The culture war: High-profile sexual adventurism—sodomy in the Senate, anyone?—will continue to undermine any argument that the moral liberalization since Obergefell has in any way domesticated or moderated the behaviors of the rainbow rabble. The rainbow rabble will continue to push more and more totalizing programs of “normalization.” Even as the country converges on a “moderate” abortion policy preference (only a little murder, please!), the social left will come up with increasingly extreme expressions of support for or even infatuation with the procedure. Will separate social issues be distinguished and dealt with individually? Will there be any kind of cultural detente, or will the extremes continue to prevail? Will this occur with or without state intervention?

Degradation of the rule of law: 2023 saw the reauthorization of FISA, the Colorado Supreme Court’s ejection of Trump from the state’s primary ballot, and the continued rollback of the Anglo-American principle of equality under the law. At the same time, it saw a continuance of elevated levels of crime, particularly in American cities. Will the erosion of private liberties continue? Will public disorder increase or decrease, and will it occur inversely or proportionally with changes to the strength of the state? Is anarcho-tyranny the stable equilibrium for American life?

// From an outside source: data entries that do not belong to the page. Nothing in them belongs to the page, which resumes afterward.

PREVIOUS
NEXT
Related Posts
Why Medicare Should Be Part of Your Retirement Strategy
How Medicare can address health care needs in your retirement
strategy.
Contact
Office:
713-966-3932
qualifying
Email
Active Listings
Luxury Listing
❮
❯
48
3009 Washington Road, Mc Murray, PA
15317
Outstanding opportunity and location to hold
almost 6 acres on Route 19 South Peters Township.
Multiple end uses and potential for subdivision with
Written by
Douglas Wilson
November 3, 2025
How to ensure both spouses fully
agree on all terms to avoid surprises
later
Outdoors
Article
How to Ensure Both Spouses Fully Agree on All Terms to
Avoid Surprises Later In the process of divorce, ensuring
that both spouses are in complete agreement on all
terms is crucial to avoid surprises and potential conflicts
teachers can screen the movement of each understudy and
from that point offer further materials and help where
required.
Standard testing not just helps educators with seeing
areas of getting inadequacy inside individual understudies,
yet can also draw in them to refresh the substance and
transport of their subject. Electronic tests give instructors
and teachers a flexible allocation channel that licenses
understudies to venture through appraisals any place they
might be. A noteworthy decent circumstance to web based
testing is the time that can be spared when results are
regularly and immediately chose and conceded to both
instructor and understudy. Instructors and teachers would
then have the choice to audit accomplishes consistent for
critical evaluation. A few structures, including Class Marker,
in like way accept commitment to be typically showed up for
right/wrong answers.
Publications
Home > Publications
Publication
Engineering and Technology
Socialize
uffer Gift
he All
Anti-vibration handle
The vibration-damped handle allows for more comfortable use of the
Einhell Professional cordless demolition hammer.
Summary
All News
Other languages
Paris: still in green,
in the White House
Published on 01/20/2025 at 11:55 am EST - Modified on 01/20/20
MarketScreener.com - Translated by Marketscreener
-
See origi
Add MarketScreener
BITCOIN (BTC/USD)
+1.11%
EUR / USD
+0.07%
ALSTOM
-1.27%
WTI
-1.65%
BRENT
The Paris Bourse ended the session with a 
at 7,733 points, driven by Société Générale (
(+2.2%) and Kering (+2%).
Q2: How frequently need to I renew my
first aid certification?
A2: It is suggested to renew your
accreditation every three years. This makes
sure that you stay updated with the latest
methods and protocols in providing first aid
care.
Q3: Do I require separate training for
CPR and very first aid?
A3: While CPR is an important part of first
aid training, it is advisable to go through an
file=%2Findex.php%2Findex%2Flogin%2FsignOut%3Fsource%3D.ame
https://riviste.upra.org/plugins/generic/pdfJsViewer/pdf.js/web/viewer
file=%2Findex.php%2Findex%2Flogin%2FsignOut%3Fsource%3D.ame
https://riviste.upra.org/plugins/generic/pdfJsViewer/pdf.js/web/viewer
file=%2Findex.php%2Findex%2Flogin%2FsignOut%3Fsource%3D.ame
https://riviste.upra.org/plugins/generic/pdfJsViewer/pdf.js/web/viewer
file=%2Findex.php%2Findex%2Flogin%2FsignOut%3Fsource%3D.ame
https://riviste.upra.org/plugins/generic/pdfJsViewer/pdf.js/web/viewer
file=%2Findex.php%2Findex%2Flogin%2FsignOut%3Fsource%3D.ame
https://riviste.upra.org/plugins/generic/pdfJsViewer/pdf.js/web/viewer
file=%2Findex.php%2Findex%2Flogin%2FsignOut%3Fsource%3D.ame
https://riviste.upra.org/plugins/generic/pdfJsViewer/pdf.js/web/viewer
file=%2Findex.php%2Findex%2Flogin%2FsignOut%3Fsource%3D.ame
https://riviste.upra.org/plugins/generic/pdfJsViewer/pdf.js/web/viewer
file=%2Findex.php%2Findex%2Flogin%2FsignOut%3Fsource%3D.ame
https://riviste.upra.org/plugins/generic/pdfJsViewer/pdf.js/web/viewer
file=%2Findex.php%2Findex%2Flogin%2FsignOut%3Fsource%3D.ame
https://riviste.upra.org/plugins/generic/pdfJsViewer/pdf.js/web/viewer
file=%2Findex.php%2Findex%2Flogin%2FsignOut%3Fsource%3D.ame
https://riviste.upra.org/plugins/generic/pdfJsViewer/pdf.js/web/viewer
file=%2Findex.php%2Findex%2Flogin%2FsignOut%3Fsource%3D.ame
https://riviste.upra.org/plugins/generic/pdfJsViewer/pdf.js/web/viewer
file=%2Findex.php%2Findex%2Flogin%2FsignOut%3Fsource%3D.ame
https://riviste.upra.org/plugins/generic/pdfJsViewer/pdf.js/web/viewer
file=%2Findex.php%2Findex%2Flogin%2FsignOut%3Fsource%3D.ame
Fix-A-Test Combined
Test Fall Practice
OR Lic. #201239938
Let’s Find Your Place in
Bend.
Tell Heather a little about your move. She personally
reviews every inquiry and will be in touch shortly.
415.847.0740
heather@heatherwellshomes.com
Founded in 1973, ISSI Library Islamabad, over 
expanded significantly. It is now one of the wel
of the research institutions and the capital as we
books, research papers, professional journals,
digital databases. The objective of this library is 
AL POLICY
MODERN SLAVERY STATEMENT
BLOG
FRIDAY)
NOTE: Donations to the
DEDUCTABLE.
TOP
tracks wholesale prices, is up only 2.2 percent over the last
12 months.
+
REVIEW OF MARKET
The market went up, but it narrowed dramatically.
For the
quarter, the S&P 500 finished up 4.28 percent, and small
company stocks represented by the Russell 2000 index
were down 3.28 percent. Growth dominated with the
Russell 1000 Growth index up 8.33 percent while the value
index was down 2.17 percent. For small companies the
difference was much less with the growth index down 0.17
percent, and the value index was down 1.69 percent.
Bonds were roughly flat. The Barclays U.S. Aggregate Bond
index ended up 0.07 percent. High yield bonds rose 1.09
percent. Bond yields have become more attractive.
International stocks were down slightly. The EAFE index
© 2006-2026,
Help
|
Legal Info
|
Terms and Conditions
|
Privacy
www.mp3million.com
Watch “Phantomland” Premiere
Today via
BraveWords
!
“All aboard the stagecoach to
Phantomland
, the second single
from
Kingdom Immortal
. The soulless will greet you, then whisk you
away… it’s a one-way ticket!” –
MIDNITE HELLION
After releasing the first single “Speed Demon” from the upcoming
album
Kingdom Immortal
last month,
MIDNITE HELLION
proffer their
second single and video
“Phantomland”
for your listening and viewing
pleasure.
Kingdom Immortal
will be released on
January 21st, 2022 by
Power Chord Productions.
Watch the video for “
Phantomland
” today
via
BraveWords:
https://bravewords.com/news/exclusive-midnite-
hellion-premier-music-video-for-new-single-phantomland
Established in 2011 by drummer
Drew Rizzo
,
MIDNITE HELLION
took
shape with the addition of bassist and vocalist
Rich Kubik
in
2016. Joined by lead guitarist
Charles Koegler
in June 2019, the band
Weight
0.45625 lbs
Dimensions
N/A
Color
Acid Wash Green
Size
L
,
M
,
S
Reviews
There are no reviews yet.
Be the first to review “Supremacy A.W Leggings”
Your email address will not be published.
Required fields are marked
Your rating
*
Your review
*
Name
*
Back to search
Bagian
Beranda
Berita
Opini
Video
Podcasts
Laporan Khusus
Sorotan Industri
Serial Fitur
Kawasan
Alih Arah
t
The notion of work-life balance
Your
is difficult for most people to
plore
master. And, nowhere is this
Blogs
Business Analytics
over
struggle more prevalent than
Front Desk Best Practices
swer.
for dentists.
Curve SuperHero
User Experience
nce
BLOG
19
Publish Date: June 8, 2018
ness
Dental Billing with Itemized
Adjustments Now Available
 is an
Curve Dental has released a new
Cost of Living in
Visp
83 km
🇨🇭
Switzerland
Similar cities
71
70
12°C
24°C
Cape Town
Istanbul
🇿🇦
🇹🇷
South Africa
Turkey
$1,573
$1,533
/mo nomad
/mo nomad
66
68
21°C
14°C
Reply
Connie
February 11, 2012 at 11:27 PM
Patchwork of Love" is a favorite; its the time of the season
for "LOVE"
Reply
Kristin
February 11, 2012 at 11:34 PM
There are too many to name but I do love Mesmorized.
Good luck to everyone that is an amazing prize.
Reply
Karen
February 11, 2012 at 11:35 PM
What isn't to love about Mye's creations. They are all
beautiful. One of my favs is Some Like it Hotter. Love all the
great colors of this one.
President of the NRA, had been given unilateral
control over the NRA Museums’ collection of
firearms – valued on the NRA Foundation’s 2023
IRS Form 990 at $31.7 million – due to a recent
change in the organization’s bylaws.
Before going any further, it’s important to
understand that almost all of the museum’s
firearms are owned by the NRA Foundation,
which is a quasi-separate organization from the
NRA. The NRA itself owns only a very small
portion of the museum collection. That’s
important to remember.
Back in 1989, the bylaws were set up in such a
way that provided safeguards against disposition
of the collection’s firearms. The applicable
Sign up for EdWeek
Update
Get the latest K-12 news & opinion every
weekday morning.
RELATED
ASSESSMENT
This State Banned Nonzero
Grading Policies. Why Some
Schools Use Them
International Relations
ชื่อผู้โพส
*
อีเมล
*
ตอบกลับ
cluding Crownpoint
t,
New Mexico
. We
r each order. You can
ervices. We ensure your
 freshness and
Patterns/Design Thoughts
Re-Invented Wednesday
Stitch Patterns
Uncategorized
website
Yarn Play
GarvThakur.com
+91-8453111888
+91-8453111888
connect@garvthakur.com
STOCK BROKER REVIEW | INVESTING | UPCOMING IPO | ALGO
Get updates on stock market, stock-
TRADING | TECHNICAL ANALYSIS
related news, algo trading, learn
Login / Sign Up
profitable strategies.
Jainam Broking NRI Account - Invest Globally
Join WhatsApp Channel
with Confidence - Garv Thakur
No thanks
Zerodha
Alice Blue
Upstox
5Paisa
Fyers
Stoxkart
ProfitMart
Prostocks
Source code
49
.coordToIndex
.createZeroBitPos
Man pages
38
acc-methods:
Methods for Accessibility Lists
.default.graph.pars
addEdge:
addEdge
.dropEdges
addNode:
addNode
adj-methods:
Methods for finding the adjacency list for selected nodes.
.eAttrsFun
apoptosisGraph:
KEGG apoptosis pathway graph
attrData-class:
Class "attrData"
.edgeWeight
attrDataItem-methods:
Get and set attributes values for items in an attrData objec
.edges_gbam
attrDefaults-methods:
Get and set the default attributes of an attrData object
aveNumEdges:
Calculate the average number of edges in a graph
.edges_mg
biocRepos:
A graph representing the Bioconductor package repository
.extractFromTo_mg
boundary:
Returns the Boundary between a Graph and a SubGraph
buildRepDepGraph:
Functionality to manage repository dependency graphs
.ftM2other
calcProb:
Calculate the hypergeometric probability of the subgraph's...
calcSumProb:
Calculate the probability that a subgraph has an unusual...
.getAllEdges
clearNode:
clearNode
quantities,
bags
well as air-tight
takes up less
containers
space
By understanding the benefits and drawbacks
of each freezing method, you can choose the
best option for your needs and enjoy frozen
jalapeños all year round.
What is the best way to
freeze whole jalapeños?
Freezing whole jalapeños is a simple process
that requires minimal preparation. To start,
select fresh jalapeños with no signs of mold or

The border and Mexico policy: A special case of the collapse of the rule of law obtains at our border. The population of military-age economic migrants pouring into the United States monthly is measured in small-to-mid-sized American cities. The White House faces conflicting political pressures: on the one hand, largely pragmatic calls to tighten border controls, and on the other largely ideological calls to accept greater numbers of migrants, especially economic migrants. One side has been winning so far. Will the Biden administration moderate its policy for the election year? Will Mexico be compelled to carry its fair share of the migration burden? Will developments for illegal immigrants like Colony Ridge become more common?

Trade and industry: It was announced this week that Nippon Steel was buying the Pittsburgh-based U.S. Steel. The American heavy industrial base remains anemic, with consequences for the American defense industry and U.S. defense policy. At the same time, an optimistic picture of American reliance on Chinese manufacturing inputs has emerged; despite some significant misses, the revival of American heavy industry seems like a real and achievable possibility. Will industrial policy continue to focus on faddish environmental concerns? Will it be written well and encourage companies to pursue really valuable strategic goals, or be written poorly and encourage nothing but rent-seeking?

The national debt: We are spending an awful, awful lot of money these days. Will we do anything about that?

These are the topics we’ll be watching in 2024. They all fall under a broader question, the basic question of our time, politically: Will the nation-state remain the basic organizing principle of public life?